In the April 2016 issue of Cosmopolitan I read the article “Are You Caught in the Wellness Debt Cycle?” The article explained that being healthy is becoming increasingly fashionable. This is resulting in women and men trying to keep up with wellbeing trends, in detriment to their finances and other areas of their life – hence the term the Wellness Debt Cycle.
It is clear within the piece that one of the reasons people are being caught in the cycle is to feel accepted and like they belong to a community. These feelings are influenced by social media where a “like” equals approval. Although I think that social media is a great platform for networking and a good source for inspiration and motivation; it also plays a role in us making irrational and unhelpful comparisons to others.

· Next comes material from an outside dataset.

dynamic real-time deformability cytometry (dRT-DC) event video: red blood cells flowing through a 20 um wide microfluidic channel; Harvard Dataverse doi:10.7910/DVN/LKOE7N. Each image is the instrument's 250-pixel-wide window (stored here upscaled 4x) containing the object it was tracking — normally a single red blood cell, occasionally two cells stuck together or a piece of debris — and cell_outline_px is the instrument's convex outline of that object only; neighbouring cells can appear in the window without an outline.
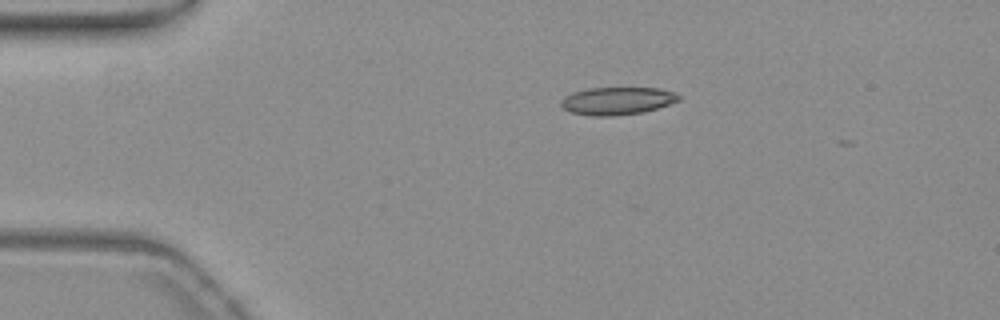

Whether we want to or not, we live in a world where we are always going to be situations that make comparing each other easy. In my positive thinking post, I talk about how negative thoughts are natural and explain that they can be helpful providing you respond constructively to them. For example, if you are being critical of yourself when looking at a fitness blogger, ask yourself, is it because your health is important to you.
In the article TV psychologist Emma Kenny says it important to ‘take positive inspiration from those around you, but ultimately your fitness journey is your own and it has to exist within your boundaries’.
My interpretation of this is about us setting ourselves achievable, affordable and maintainable wellbeing goals. I myself can find this hard, especially with good promoters and me being a sucker for ‘superfoods’. To avoid blowing my monthly food budget in one week on chia seeds and quinoa, I find it helpful to take a step back, weigh up the situation and consider just as good alternatives that suit my lifestyle. The reason I want to eat ‘superfoods’ is for their health benefits but it is worth remembering that a ‘superfood’ is just a label, given by clever advertisers. The daily mail has a great article suggesting other foods that are similar to new ‘superfoods’. For example, brown rice or lentils have similar nutrients to quinoa and are just as healthy but lots cheaper.
It was pleasing to see that cosmopolitan had suggested more purse friendly alternatives for wellness items such as meals, juices and active wear. However, I was more than a little surprised when a few pages later their fashion feature for sportswear advertised luxury brands such as Sweaty Betty. I think cosmopolitan missed a trick here and could have done a great job of covering what affordably stylish and technical fitness clothing there is currently available on the high street. Such as these floral print leggings from Florence and Fred’s active wear range; they are bang on trend and an absolute steal at £16!
I think a feature such as this would have really reinforced the message cosmopolitan wanted to share to help people break free from the wellness debt cycle.
I’d love to hear how you keep well for your budget.